Quando se fala na recente ascensão de novas ideias na cena intelectual e política do país, alguns nomes são figurinhas carimbadas, e sem dúvida alguma, o economista e escritor Rodrigo Constantino está entre eles.

Presidente do Conselho Deliberativo do Instituto Liberal, ele mantém um blog de enorme sucesso e também escreve regularmente para uma coluna na IstoÉ, além de publicar livros pela editora Record. Rodrigo é também um dos fundadores do Instituto Millenium e já escreveu para publicações como a Revista Veja e o jornal O Globo.

Em entrevista especial prontamente concedida a este Boletim, Rodrigo traçou uma análise das conquistas do movimento liberal brasileiro e, levando em conta todos os seus anos de luta no meio, apontou os desafios que ainda precisam ser enfrentados na busca do sucesso em conquistar não só a razão, mas também os corações dos brasileiros. Confira:

Boletim da Liberdade: Com bastante tempo de atuação e presença em várias frentes, você observou quase toda a trajetória de um movimento de penetração de ideias políticas alternativas no Brasil. Hoje, além das iniciativas intelectuais, liberais e conservadores se aventuram na política partidária. Em qual dessas duas esferas estamos mais avançados, e que carências apresentamos em cada uma delas na busca do sucesso?

Rodrigo Constantino: Estamos avançando em ambas, mas ainda em estágio bem inicial. A área intelectual andou mais, mas ainda falta muito para se falar num movimento liberal/conservador consistente. Acho que é preciso focar mais nesse lado, até porque sem as bases intelectuais, a política fica oca, sem embasamento, ao sabor do vento do momento. Claro que é necessário contar com gente boa e preparada na via política também, e os que decidirem se aventurar por aí merecem todo nosso apoio.
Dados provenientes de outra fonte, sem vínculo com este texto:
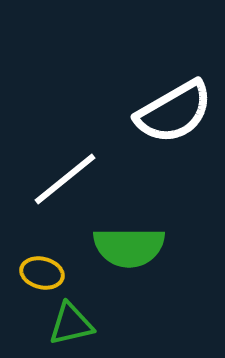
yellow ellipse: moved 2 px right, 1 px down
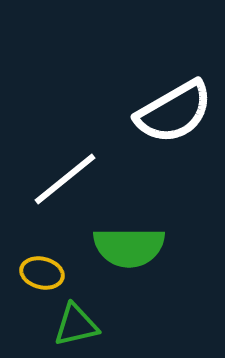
green triangle: moved 5 px right, 1 px down
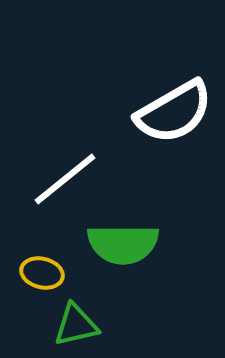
green semicircle: moved 6 px left, 3 px up
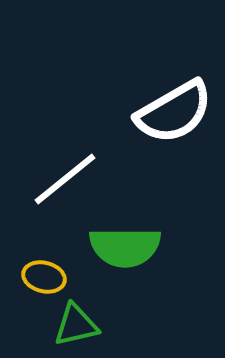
green semicircle: moved 2 px right, 3 px down
yellow ellipse: moved 2 px right, 4 px down
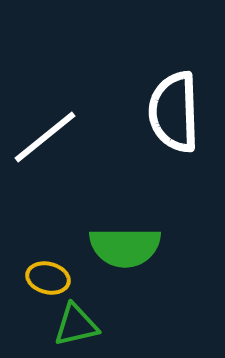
white semicircle: rotated 118 degrees clockwise
white line: moved 20 px left, 42 px up
yellow ellipse: moved 4 px right, 1 px down
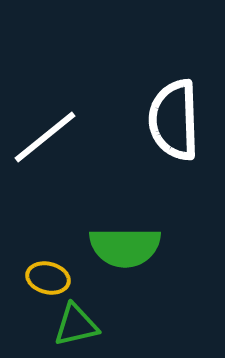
white semicircle: moved 8 px down
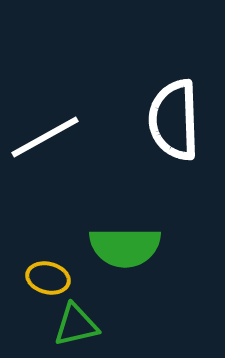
white line: rotated 10 degrees clockwise
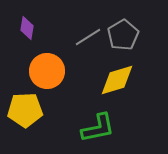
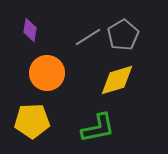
purple diamond: moved 3 px right, 2 px down
orange circle: moved 2 px down
yellow pentagon: moved 7 px right, 11 px down
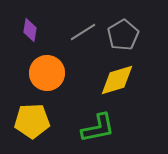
gray line: moved 5 px left, 5 px up
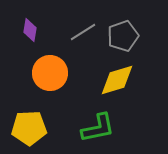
gray pentagon: moved 1 px down; rotated 12 degrees clockwise
orange circle: moved 3 px right
yellow pentagon: moved 3 px left, 7 px down
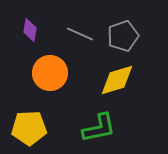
gray line: moved 3 px left, 2 px down; rotated 56 degrees clockwise
green L-shape: moved 1 px right
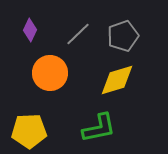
purple diamond: rotated 15 degrees clockwise
gray line: moved 2 px left; rotated 68 degrees counterclockwise
yellow pentagon: moved 3 px down
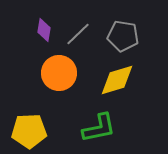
purple diamond: moved 14 px right; rotated 15 degrees counterclockwise
gray pentagon: rotated 28 degrees clockwise
orange circle: moved 9 px right
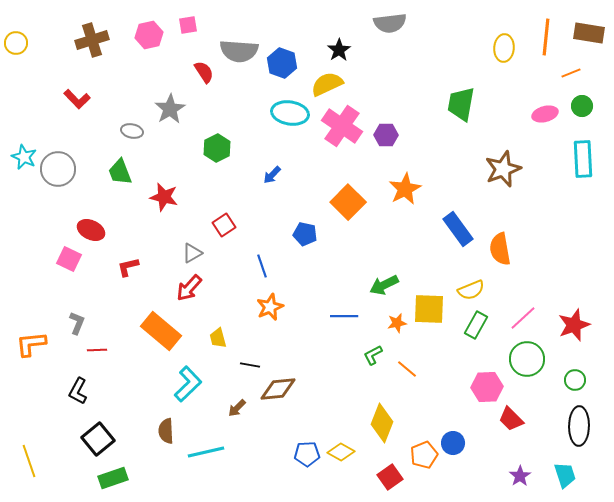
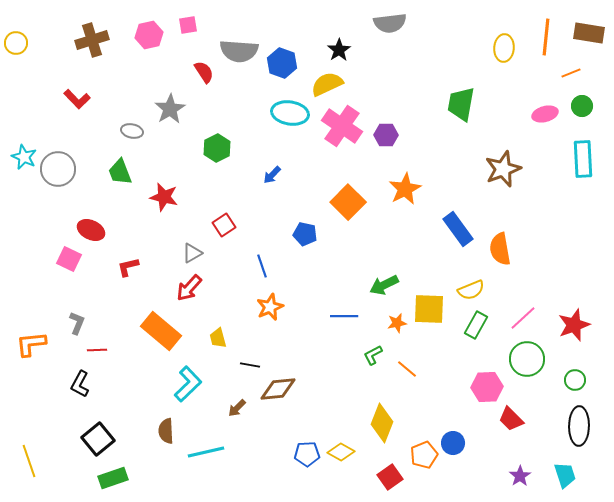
black L-shape at (78, 391): moved 2 px right, 7 px up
Mas até por ser um liberal cético, desconfio da capacidade de o governo agir contra seus próprios interesses, e sabemos como o poder corrompe. Não sou daqueles que adotam uma postura antipolítica. Ao contrário: defendo esse caminho, pois as mudanças só virão de dentro do próprio sistema. Mas esse seria o estágio final, a ala do ataque de um time de futebol, que antes já preparou seu meio-campo, sua defesa, seus laterais e seu goleiro.

Já quanto às maiores carências, destaco a falta de infiltração na grande mídia, especialmente aquela televisiva. Precisamos de novelas com mensagens mais liberais, artistas tendo a coragem de “sair do armário” e defender o liberalismo, mais filmes e documentários com boa qualidade de produção que mostrem o lado da direita. Investir nisso me parece o foco adequado agora. Movimentos como o MBL e o Vem Pra Rua demonstraram capacidade de mobilização de massas, fomentada pela grave crise econômica e moral, mas é preciso alinhar mais a mensagem e embasar o conteúdo do que essa gente toda realmente defende e deseja. É preciso, antes, disseminar mais os valores liberais.

Sem as bases intelectuais, a política fica oca, sem embasamento, ao sabor do vento do momento

Boletim da Liberdade: Recentemente, instituições do país inteiro se articularam para criar a Rede Liberdade, em cujo primeiro evento você esteve presente. Que impressões foi capaz de colher nesse encontro e quais as perspectivas que enxerga para esse projeto?

Rodrigo Constantino: Vi com bons olhos a iniciativa, que julgo alvissareira. Mas sou realista: nós, liberais e conservadores, somos mais individualistas, trabalhamos por conta própria para sustentar nossas famílias, não aceitamos esmolas estatais, e adoramos brigar por diferenças menores, às vezes em disputas de ego um tanto infantis, apesar de humanas, demasiado humanas. Acho que pode sair muita coisa boa dessa Rede, como pautas mais alinhadas, que darão musculatura à mensagem.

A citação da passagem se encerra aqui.